[Records to use Boundary: Start]

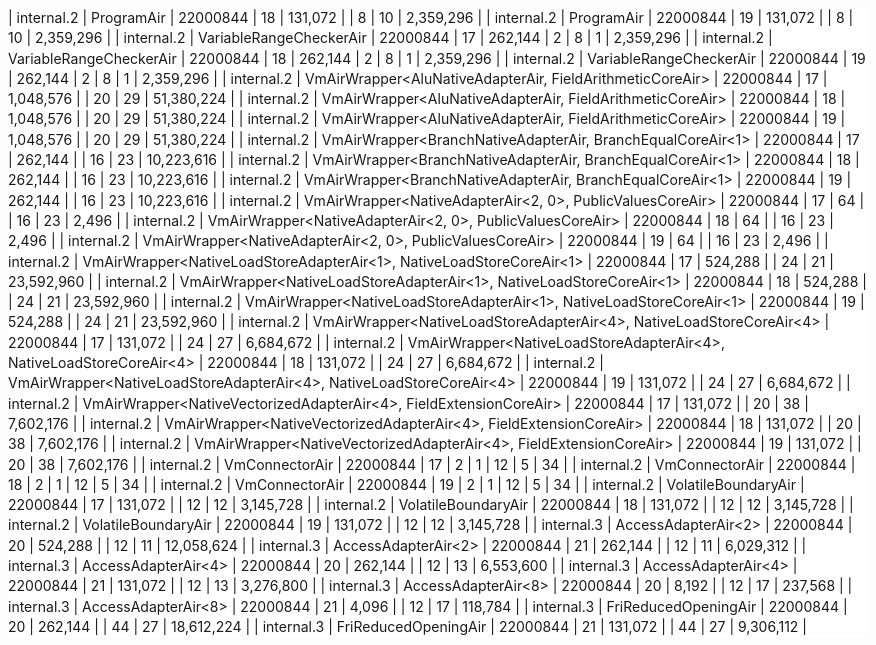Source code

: | internal.2 | ProgramAir | 22000844 | 18 | 131,072 |  | 8 | 10 | 2,359,296 | 
| internal.2 | ProgramAir | 22000844 | 19 | 131,072 |  | 8 | 10 | 2,359,296 | 
| internal.2 | VariableRangeCheckerAir | 22000844 | 17 | 262,144 | 2 | 8 | 1 | 2,359,296 | 
| internal.2 | VariableRangeCheckerAir | 22000844 | 18 | 262,144 | 2 | 8 | 1 | 2,359,296 | 
| internal.2 | VariableRangeCheckerAir | 22000844 | 19 | 262,144 | 2 | 8 | 1 | 2,359,296 | 
| internal.2 | VmAirWrapper<AluNativeAdapterAir, FieldArithmeticCoreAir> | 22000844 | 17 | 1,048,576 |  | 20 | 29 | 51,380,224 | 
| internal.2 | VmAirWrapper<AluNativeAdapterAir, FieldArithmeticCoreAir> | 22000844 | 18 | 1,048,576 |  | 20 | 29 | 51,380,224 | 
| internal.2 | VmAirWrapper<AluNativeAdapterAir, FieldArithmeticCoreAir> | 22000844 | 19 | 1,048,576 |  | 20 | 29 | 51,380,224 | 
| internal.2 | VmAirWrapper<BranchNativeAdapterAir, BranchEqualCoreAir<1> | 22000844 | 17 | 262,144 |  | 16 | 23 | 10,223,616 | 
| internal.2 | VmAirWrapper<BranchNativeAdapterAir, BranchEqualCoreAir<1> | 22000844 | 18 | 262,144 |  | 16 | 23 | 10,223,616 | 
| internal.2 | VmAirWrapper<BranchNativeAdapterAir, BranchEqualCoreAir<1> | 22000844 | 19 | 262,144 |  | 16 | 23 | 10,223,616 | 
| internal.2 | VmAirWrapper<NativeAdapterAir<2, 0>, PublicValuesCoreAir> | 22000844 | 17 | 64 |  | 16 | 23 | 2,496 | 
| internal.2 | VmAirWrapper<NativeAdapterAir<2, 0>, PublicValuesCoreAir> | 22000844 | 18 | 64 |  | 16 | 23 | 2,496 | 
| internal.2 | VmAirWrapper<NativeAdapterAir<2, 0>, PublicValuesCoreAir> | 22000844 | 19 | 64 |  | 16 | 23 | 2,496 | 
| internal.2 | VmAirWrapper<NativeLoadStoreAdapterAir<1>, NativeLoadStoreCoreAir<1> | 22000844 | 17 | 524,288 |  | 24 | 21 | 23,592,960 | 
| internal.2 | VmAirWrapper<NativeLoadStoreAdapterAir<1>, NativeLoadStoreCoreAir<1> | 22000844 | 18 | 524,288 |  | 24 | 21 | 23,592,960 | 
| internal.2 | VmAirWrapper<NativeLoadStoreAdapterAir<1>, NativeLoadStoreCoreAir<1> | 22000844 | 19 | 524,288 |  | 24 | 21 | 23,592,960 | 
| internal.2 | VmAirWrapper<NativeLoadStoreAdapterAir<4>, NativeLoadStoreCoreAir<4> | 22000844 | 17 | 131,072 |  | 24 | 27 | 6,684,672 | 
| internal.2 | VmAirWrapper<NativeLoadStoreAdapterAir<4>, NativeLoadStoreCoreAir<4> | 22000844 | 18 | 131,072 |  | 24 | 27 | 6,684,672 | 
| internal.2 | VmAirWrapper<NativeLoadStoreAdapterAir<4>, NativeLoadStoreCoreAir<4> | 22000844 | 19 | 131,072 |  | 24 | 27 | 6,684,672 | 
| internal.2 | VmAirWrapper<NativeVectorizedAdapterAir<4>, FieldExtensionCoreAir> | 22000844 | 17 | 131,072 |  | 20 | 38 | 7,602,176 | 
| internal.2 | VmAirWrapper<NativeVectorizedAdapterAir<4>, FieldExtensionCoreAir> | 22000844 | 18 | 131,072 |  | 20 | 38 | 7,602,176 | 
| internal.2 | VmAirWrapper<NativeVectorizedAdapterAir<4>, FieldExtensionCoreAir> | 22000844 | 19 | 131,072 |  | 20 | 38 | 7,602,176 | 
| internal.2 | VmConnectorAir | 22000844 | 17 | 2 | 1 | 12 | 5 | 34 | 
| internal.2 | VmConnectorAir | 22000844 | 18 | 2 | 1 | 12 | 5 | 34 | 
| internal.2 | VmConnectorAir | 22000844 | 19 | 2 | 1 | 12 | 5 | 34 | 
| internal.2 | VolatileBoundaryAir | 22000844 | 17 | 131,072 |  | 12 | 12 | 3,145,728 | 
| internal.2 | VolatileBoundaryAir | 22000844 | 18 | 131,072 |  | 12 | 12 | 3,145,728 | 
| internal.2 | VolatileBoundaryAir | 22000844 | 19 | 131,072 |  | 12 | 12 | 3,145,728 | 
| internal.3 | AccessAdapterAir<2> | 22000844 | 20 | 524,288 |  | 12 | 11 | 12,058,624 | 
| internal.3 | AccessAdapterAir<2> | 22000844 | 21 | 262,144 |  | 12 | 11 | 6,029,312 | 
| internal.3 | AccessAdapterAir<4> | 22000844 | 20 | 262,144 |  | 12 | 13 | 6,553,600 | 
| internal.3 | AccessAdapterAir<4> | 22000844 | 21 | 131,072 |  | 12 | 13 | 3,276,800 | 
| internal.3 | AccessAdapterAir<8> | 22000844 | 20 | 8,192 |  | 12 | 17 | 237,568 | 
| internal.3 | AccessAdapterAir<8> | 22000844 | 21 | 4,096 |  | 12 | 17 | 118,784 | 
| internal.3 | FriReducedOpeningAir | 22000844 | 20 | 262,144 |  | 44 | 27 | 18,612,224 | 
| internal.3 | FriReducedOpeningAir | 22000844 | 21 | 131,072 |  | 44 | 27 | 9,306,112 |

[Records to use Boundary: End]

▶ [Activity] Arrange every line of the source text in the data above as a JSON list of strings, with one string per line and blank lines omitted. Leave the pictures out of the answer.

▶ [Worked solution]
[
  "Source code",
  ": | internal.2 | ProgramAir | 22000844 | 18 | 131,072 |  | 8 | 10 | 2,359,296 | ",
  "| internal.2 | ProgramAir | 22000844 | 19 | 131,072 |  | 8 | 10 | 2,359,296 | ",
  "| internal.2 | VariableRangeCheckerAir | 22000844 | 17 | 262,144 | 2 | 8 | 1 | 2,359,296 | ",
  "| internal.2 | VariableRangeCheckerAir | 22000844 | 18 | 262,144 | 2 | 8 | 1 | 2,359,296 | ",
  "| internal.2 | VariableRangeCheckerAir | 22000844 | 19 | 262,144 | 2 | 8 | 1 | 2,359,296 | ",
  "| internal.2 | VmAirWrapper<AluNativeAdapterAir, FieldArithmeticCoreAir> | 22000844 | 17 | 1,048,576 |  | 20 | 29 | 51,380,224 | ",
  "| internal.2 | VmAirWrapper<AluNativeAdapterAir, FieldArithmeticCoreAir> | 22000844 | 18 | 1,048,576 |  | 20 | 29 | 51,380,224 | ",
  "| internal.2 | VmAirWrapper<AluNativeAdapterAir, FieldArithmeticCoreAir> | 22000844 | 19 | 1,048,576 |  | 20 | 29 | 51,380,224 | ",
  "| internal.2 | VmAirWrapper<BranchNativeAdapterAir, BranchEqualCoreAir<1> | 22000844 | 17 | 262,144 |  | 16 | 23 | 10,223,616 | ",
  "| internal.2 | VmAirWrapper<BranchNativeAdapterAir, BranchEqualCoreAir<1> | 22000844 | 18 | 262,144 |  | 16 | 23 | 10,223,616 | ",
  "| internal.2 | VmAirWrapper<BranchNativeAdapterAir, BranchEqualCoreAir<1> | 22000844 | 19 | 262,144 |  | 16 | 23 | 10,223,616 | ",
  "| internal.2 | VmAirWrapper<NativeAdapterAir<2, 0>, PublicValuesCoreAir> | 22000844 | 17 | 64 |  | 16 | 23 | 2,496 | ",
  "| internal.2 | VmAirWrapper<NativeAdapterAir<2, 0>, PublicValuesCoreAir> | 22000844 | 18 | 64 |  | 16 | 23 | 2,496 | ",
  "| internal.2 | VmAirWrapper<NativeAdapterAir<2, 0>, PublicValuesCoreAir> | 22000844 | 19 | 64 |  | 16 | 23 | 2,496 | ",
  "| internal.2 | VmAirWrapper<NativeLoadStoreAdapterAir<1>, NativeLoadStoreCoreAir<1> | 22000844 | 17 | 524,288 |  | 24 | 21 | 23,592,960 | ",
  "| internal.2 | VmAirWrapper<NativeLoadStoreAdapterAir<1>, NativeLoadStoreCoreAir<1> | 22000844 | 18 | 524,288 |  | 24 | 21 | 23,592,960 | ",
  "| internal.2 | VmAirWrapper<NativeLoadStoreAdapterAir<1>, NativeLoadStoreCoreAir<1> | 22000844 | 19 | 524,288 |  | 24 | 21 | 23,592,960 | ",
  "| internal.2 | VmAirWrapper<NativeLoadStoreAdapterAir<4>, NativeLoadStoreCoreAir<4> | 22000844 | 17 | 131,072 |  | 24 | 27 | 6,684,672 | ",
  "| internal.2 | VmAirWrapper<NativeLoadStoreAdapterAir<4>, NativeLoadStoreCoreAir<4> | 22000844 | 18 | 131,072 |  | 24 | 27 | 6,684,672 | ",
  "| internal.2 | VmAirWrapper<NativeLoadStoreAdapterAir<4>, NativeLoadStoreCoreAir<4> | 22000844 | 19 | 131,072 |  | 24 | 27 | 6,684,672 | ",
  "| internal.2 | VmAirWrapper<NativeVectorizedAdapterAir<4>, FieldExtensionCoreAir> | 22000844 | 17 | 131,072 |  | 20 | 38 | 7,602,176 | ",
  "| internal.2 | VmAirWrapper<NativeVectorizedAdapterAir<4>, FieldExtensionCoreAir> | 22000844 | 18 | 131,072 |  | 20 | 38 | 7,602,176 | ",
  "| internal.2 | VmAirWrapper<NativeVectorizedAdapterAir<4>, FieldExtensionCoreAir> | 22000844 | 19 | 131,072 |  | 20 | 38 | 7,602,176 | ",
  "| internal.2 | VmConnectorAir | 22000844 | 17 | 2 | 1 | 12 | 5 | 34 | ",
  "| internal.2 | VmConnectorAir | 22000844 | 18 | 2 | 1 | 12 | 5 | 34 | ",
  "| internal.2 | VmConnectorAir | 22000844 | 19 | 2 | 1 | 12 | 5 | 34 | ",
  "| internal.2 | VolatileBoundaryAir | 22000844 | 17 | 131,072 |  | 12 | 12 | 3,145,728 | ",
  "| internal.2 | VolatileBoundaryAir | 22000844 | 18 | 131,072 |  | 12 | 12 | 3,145,728 | ",
  "| internal.2 | VolatileBoundaryAir | 22000844 | 19 | 131,072 |  | 12 | 12 | 3,145,728 | ",
  "| internal.3 | AccessAdapterAir<2> | 22000844 | 20 | 524,288 |  | 12 | 11 | 12,058,624 | ",
  "| internal.3 | AccessAdapterAir<2> | 22000844 | 21 | 262,144 |  | 12 | 11 | 6,029,312 | ",
  "| internal.3 | AccessAdapterAir<4> | 22000844 | 20 | 262,144 |  | 12 | 13 | 6,553,600 | ",
  "| internal.3 | AccessAdapterAir<4> | 22000844 | 21 | 131,072 |  | 12 | 13 | 3,276,800 | ",
  "| internal.3 | AccessAdapterAir<8> | 22000844 | 20 | 8,192 |  | 12 | 17 | 237,568 | ",
  "| internal.3 | AccessAdapterAir<8> | 22000844 | 21 | 4,096 |  | 12 | 17 | 118,784 | ",
  "| internal.3 | FriReducedOpeningAir | 22000844 | 20 | 262,144 |  | 44 | 27 | 18,612,224 | ",
  "| internal.3 | FriReducedOpeningAir | 22000844 | 21 | 131,072 |  | 44 | 27 | 9,306,112 |"
]